Genomic Mosaicism Formed by Somatic Variation in the Aging and Diseased Brain

Abstract

Over the past 20 years, analyses of single brain cell genomes have revealed that the brain is composed of cells with myriad distinct genomes: the brain is a genomic mosaic, generated by a host of DNA sequence-altering processes that occur somatically and do not affect the germline. As such, these sequence changes are not heritable. Some processes appear to occur during neurogenesis, when cells are mitotic, whereas others may also function in post-mitotic cells. Here, we review multiple forms of DNA sequence alterations that have now been documented: aneuploidies and aneusomies, smaller copy number variations (CNVs), somatic repeat expansions, retrotransposons, genomic cDNAs (gencDNAs) associated with somatic gene recombination (SGR), and single nucleotide variations (SNVs). A catch-all term of DNA content variation (DCV) has also been used to describe the overall phenomenon, which can include multiple forms within a single cell's genome. A requisite step in the analyses of genomic mosaicism is ongoing technology development, which is also discussed. Genomic mosaicism alters one of the most stable biological molecules, DNA, which may have many repercussions, ranging from normal functions including effects of aging, to creating dysfunction that occurs in neurodegenerative and other brain diseases, most of which show sporadic presentation, unlinked to causal, heritable genes.

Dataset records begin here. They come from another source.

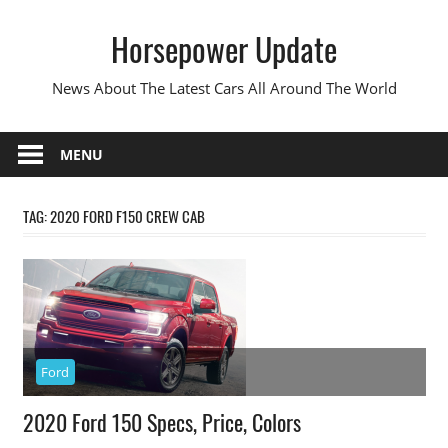
Skip
Horsepower Update
to
content
News About The Latest Cars All Around The World
MENU
TAG:
2020 FORD F150 CREW CAB
Ford
2020 Ford 150 Specs, Price, Colors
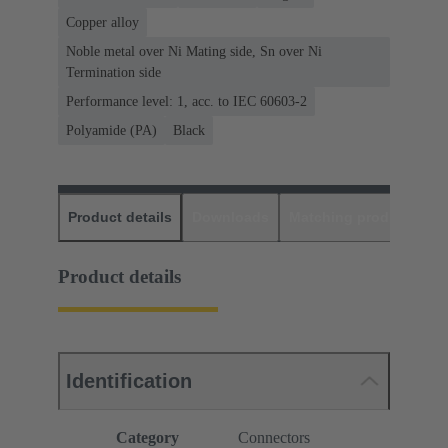
Copper alloy
Noble metal over Ni Mating side, Sn over Ni
Termination side
Performance level: 1, acc. to IEC 60603-2
Polyamide (PA)
Black
Product details
Downloads
Matching products
D
Product details
Identification
Category
Connectors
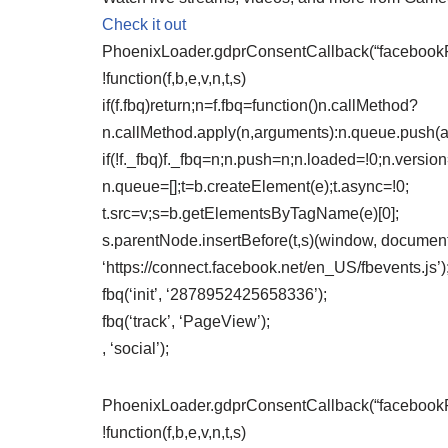
Check it out
PhoenixLoader.gdprConsentCallback(“facebookPix
!function(f,b,e,v,n,t,s)
if(f.fbq)return;n=f.fbq=function()n.callMethod?
n.callMethod.apply(n,arguments):n.queue.push(
if(!f._fbq)f._fbq=n;n.push=n;n.loaded=!0;n.version
n.queue=[];t=b.createElement(e);t.async=!0;
t.src=v;s=b.getElementsByTagName(e)[0];
s.parentNode.insertBefore(t,s)(window, document,
‘https://connect.facebook.net/en_US/fbevents.js’)
fbq(‘init’, ‘2878952425658336’);
fbq(‘track’, ‘PageView’);
, ‘social’);
PhoenixLoader.gdprConsentCallback(“facebookPix
!function(f,b,e,v,n,t,s)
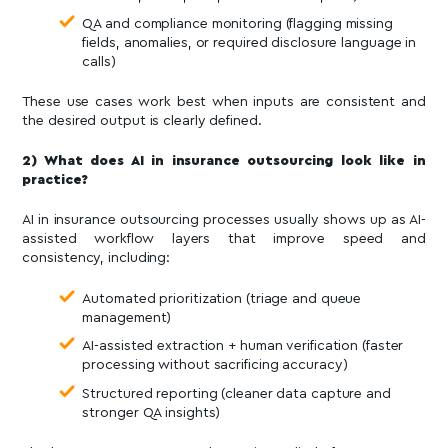
QA and compliance monitoring (flagging missing
fields, anomalies, or required disclosure language in
calls)
These use cases work best when inputs are consistent and
the desired output is clearly defined.
2) What does AI in insurance outsourcing look like in
practice?
AI in insurance outsourcing processes usually shows up as AI-
assisted workflow layers that improve speed and
consistency, including:
Automated prioritization (triage and queue
management)
AI-assisted extraction + human verification (faster
processing without sacrificing accuracy)
Structured reporting (cleaner data capture and
stronger QA insights)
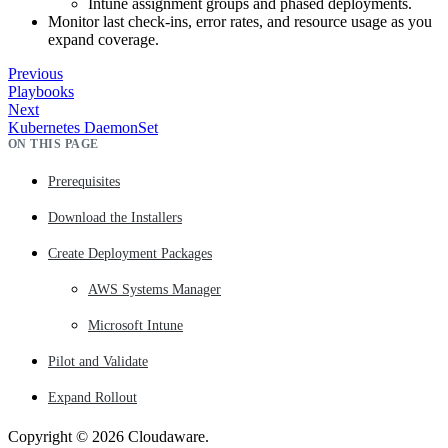
Intune assignment groups and phased deployments.
Monitor last check‑ins, error rates, and resource usage as you
expand coverage.
Previous
Playbooks
Next
Kubernetes DaemonSet
ON THIS PAGE
Prerequisites
Download the Installers
Create Deployment Packages
AWS Systems Manager
Microsoft Intune
Pilot and Validate
Expand Rollout
Copyright © 2026 Cloudaware.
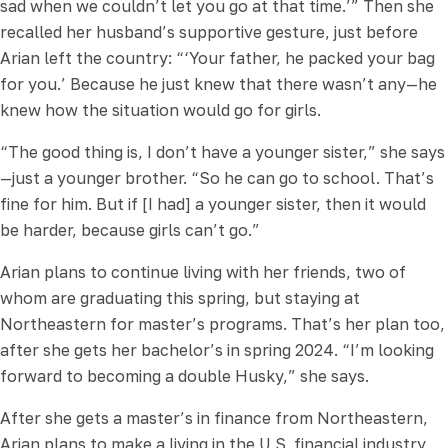
sad when we couldn’t let you go at that time.’” Then she
recalled her husband’s supportive gesture, just before
Arian left the country: “‘Your father, he packed your bag
for you.’ Because he just knew that there wasn’t any—he
knew how the situation would go for girls.
“The good thing is, I don’t have a younger sister,” she says
—just a younger brother. “So he can go to school. That’s
fine for him. But if [I had] a younger sister, then it would
be harder, because girls can’t go.”
Arian plans to continue living with her friends, two of
whom are graduating this spring, but staying at
Northeastern for master’s programs. That’s her plan too,
after she gets her bachelor’s in spring 2024. “I’m looking
forward to becoming a double Husky,” she says.
After she gets a master’s in finance from Northeastern,
Arian plans to make a living in the U.S. financial industry.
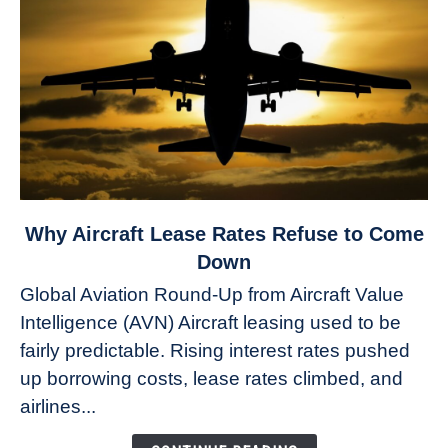
link
Why Aircraft Lease Rates Refuse to Come
to
Down
Why
Global Aviation Round-Up from Aircraft Value
Aircraft
Intelligence (AVN) Aircraft leasing used to be
Lease
fairly predictable. Rising interest rates pushed
Rates
Refuse
up borrowing costs, lease rates climbed, and
to
airlines...
Come
Down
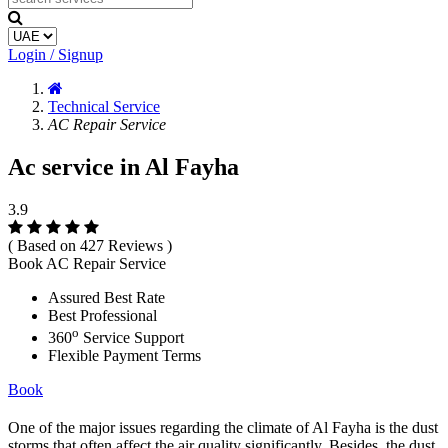
Login / Signup
Technical Service
AC Repair Service
Ac service in Al Fayha
3.9
( Based on 427 Reviews )
Book AC Repair Service
Assured Best Rate
Best Professional
o
360
Service Support
Flexible Payment Terms
Book
One of the major issues regarding the climate of Al Fayha is the dust
storms that often affect the air quality significantly. Besides, the dust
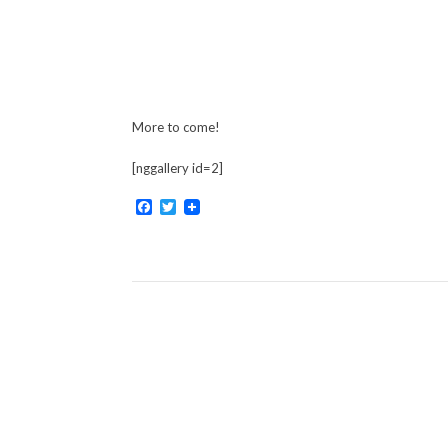
More to come!
[nggallery id=2]
Facebook
Twitter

Keywords: Alzheimer’s disease; Parkinson’s disease; amyotrophic lateral sclerosis; aneuploidy; copy number variation; repeat expansion; retrotransposons; single-nucleotide variation; somatic gene recombination; somatic variation.

Figure 1

Neural somatic DNA content variation (DCV) encompasses many forms and sizes of somatic changes. Aneuploidies/aneusomies and copy number variations (CNVs) typically reflect large genomic gains/losses that may affect many hundreds of genes. Retrotransposons and somatic gene recombination are reverse transcriptase-mediated insertions of nucleic acids into the genome. Repeat expansions reflect increases in length of instable, small repeating sequences. Single nucleotide variations (SNVs) are the smallest, but most frequent, DNA changes. They encompass changes from one base to another or insertions/deletions of a single base. Together, these somatic changes create genomic mosaicism throughout the human brain.

Figure 2

Clonal versus private somatic mutations in the human brain. (A) Somatic mutations that occur at different timepoints within embryogenesis or neurogenesis will result in clonal mutations shared by the brain and other body tissues or between brain cells of a single lineage. Clonal somatic aneuploidies, copy number variations (CNVs), and single-nucleotide variations (SNVs) have been described between the brain and peripheral lymphocytes (occurring early in embryogenesis), between the brain and other ectodermal-derived tissues (occurring after trilaminar disc formation), and between separate brain regions (occurring during neurogenesis). (B) Private or unique somatic mutations are unique to a single neural cell and accumulate throughout one’s lifespan. These somatic events may be independent of replication, as evidenced by their presence in post-mitotic cells. Aneuploidies, CNVs, retrotransposon insertions, repeat expansions, somatic gene recombination (SGR), and SNVs have all been described as occurring in post-mitotic neurons.